И действительно, самые нежные уверения в любви и самые страстные ответы на них ясно доказывали присутствие влюбленной пары, воспользовавшейся минутным уединением и тишиною в доме. Увлекающий голос княжны преобладал в этом сантиментальном дуэте.
Свиридов и князь Луговой обменялись следующими фразами:
– С кем она может быть?
– Необходимо узнать; отдерни занавес!
Сказано – сделано, и то, что увидели приятели за приподнятым краем портьеры, заставило их сдавленным шепотом воскликнуть в один голос:
– Вот оно что!
Княжна Людмила Васильевна сидела на коленях у красивого брюнета, расточала ему и получала от него самые нежные ласки.
Офицеры молча опустили занавес и молча удалились из комнаты и из сада, оставив ключ в замке калитки.
Когда на другой день распространились слухи о трагической смерти княжны Полторацкой, первою мыслью как князя Лугового, так и Свиридова было заявить по начальству о своем ночном визите в дом покойной. Они зашли посоветоваться к Ивану Ивановичу Шувалову.
Однако не успели они начать свой рассказ, как «любимец императрицы» перебил их, сказав:
– Ее величество очень сожалеет, что молодая особа так рано и так безвременно покончила с собою.
– Покончила с собою! – воскликнули в один голос князь Луговой и Свиридов. – Но ведь…
– Ее величество сегодня часа два беседовала с близким к покойной человеком, – и Иван Иванович назвал лицо, которое Луговой и Свиридов видели в роковую ночь в будуаре княжны Полторацкой.
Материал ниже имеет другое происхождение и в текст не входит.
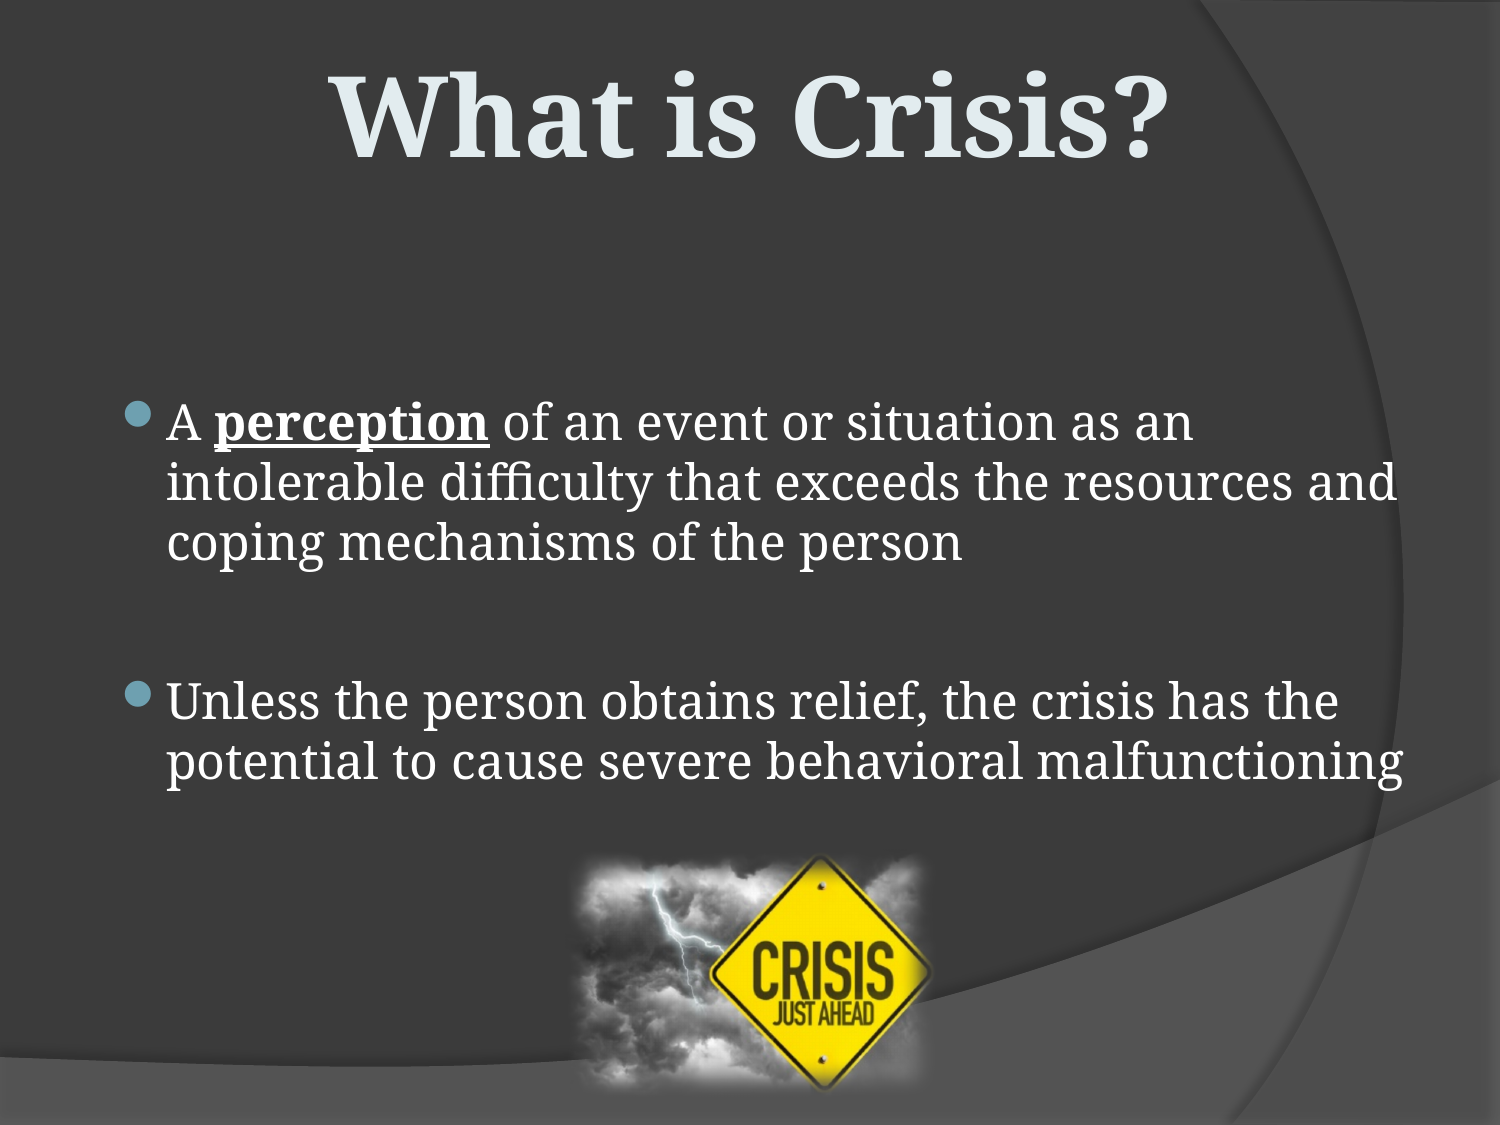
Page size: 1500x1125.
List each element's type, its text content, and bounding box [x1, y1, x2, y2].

list A perception of an event or situation as an intolerable difficulty that exceeds the resources and coping mechanisms of the person Unless the person obtains relief, the crisis has the potential to cause severe behavioral malfunctioning [32, 312, 1471, 813]
text_box What is Crisis? [313, 37, 1190, 188]
picture [563, 848, 940, 1099]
Последние переглянулись друг с другом.
– Впечатление беседы, – продолжал Шувалов, – для него было очень тяжелое… Все заметили, что в эти проведенные с глазу на глаз с ее величеством часы у него появилась седина на висках. Завтра утром он уезжает в действующую армию.
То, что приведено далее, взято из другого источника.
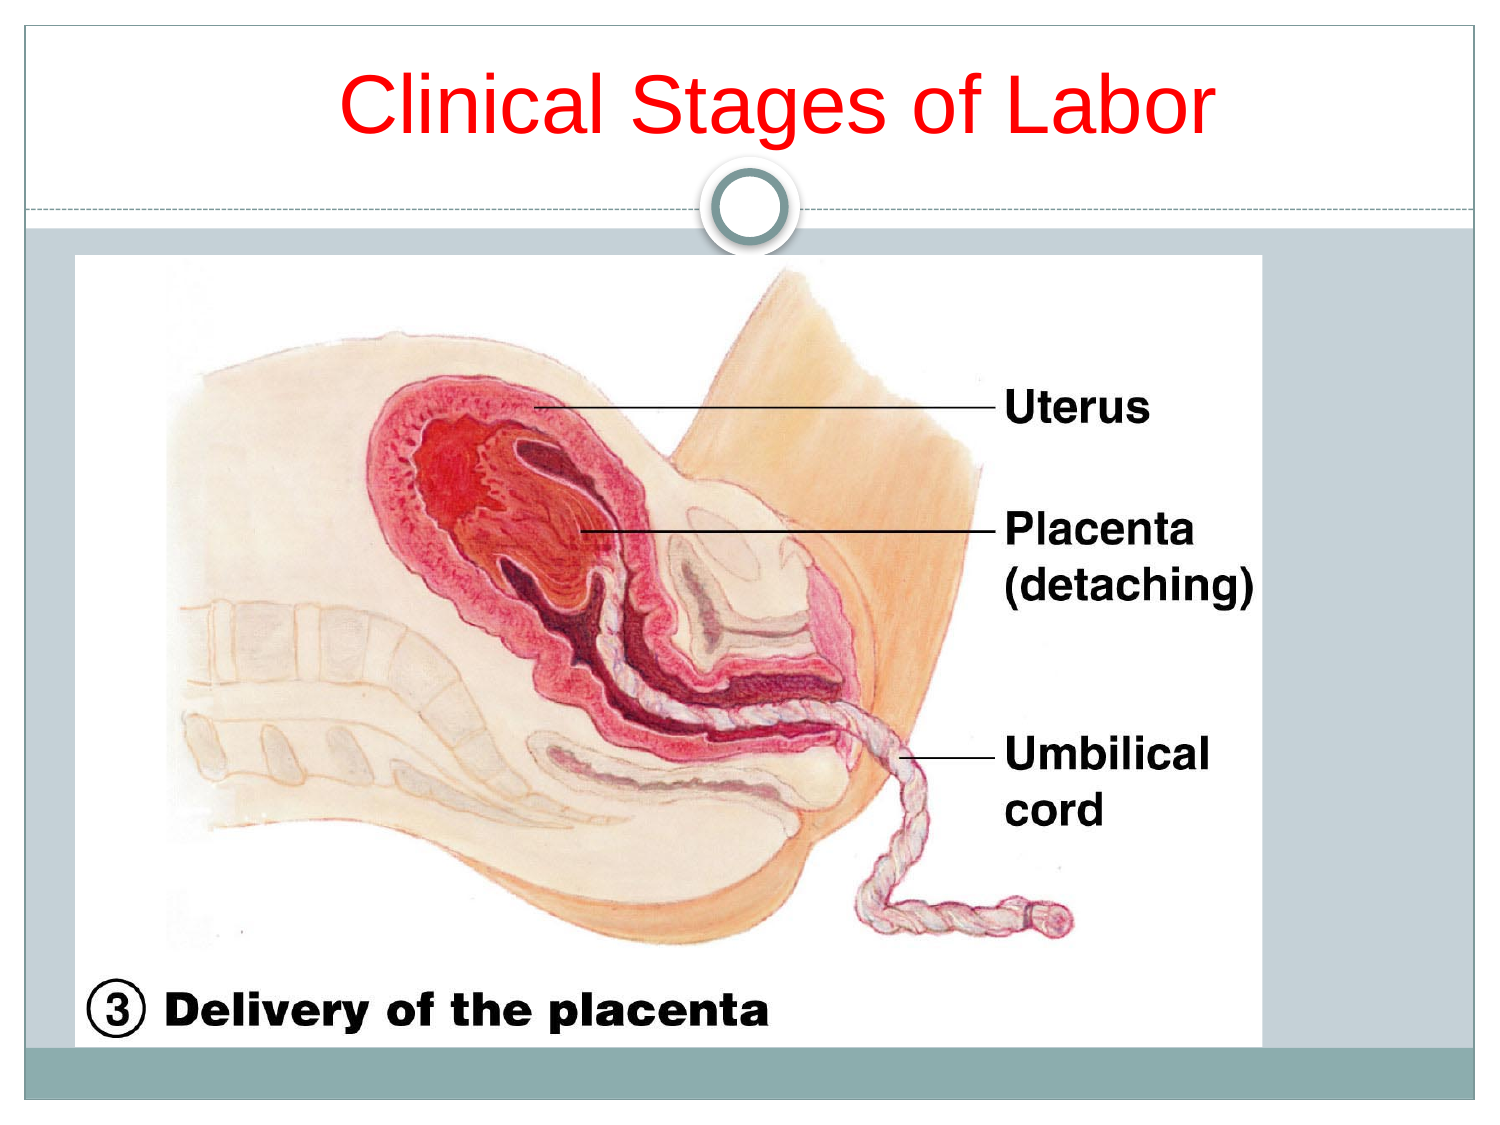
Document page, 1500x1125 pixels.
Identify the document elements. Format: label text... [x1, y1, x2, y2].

text_box [62, 208, 1415, 315]
title Clinical Stages of Labor [109, 0, 1447, 158]
picture [74, 255, 1263, 1047]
В один из ноябрьских вечеров 1740 года в уютной комнате внутренней части дворца в Летнем саду, отведенной для жительства любимой фрейлине императрицы Анны Иоанновны Якобине Менгден, в резном кресле сидела в задумчивости ее прекрасная обитательница.
Этот дворец Анны Иоанновны был построен в 1731 году на месте нынешней решетки Летнего сада, выходящей на набережную Невы. Он был одноэтажный, но очень обширный и отличался чрезвычайно богатым убранством.
Фрейлина Якобина Менгден была высокою, стройною девушкою с пышно причесанными белокурыми волосами, окаймлявшими красивое лицо с правильными чертами; нежный румянец придавал этому лицу какое-то детское и несколько кукольное выражение, но синие глаза, загоравшиеся порой мимолетным огоньком, а порой заволакивавшиеся дымкой грусти, и чуть заметные складочки у висков говорили иное. Они указывали, что их обладательница, несмотря на свой юный возраст (ей шел двадцать второй год), относилась к жизни далеко не с ребяческою наивностью, да и что сама эта жизнь успела показать ей далеко не казовый конец свой.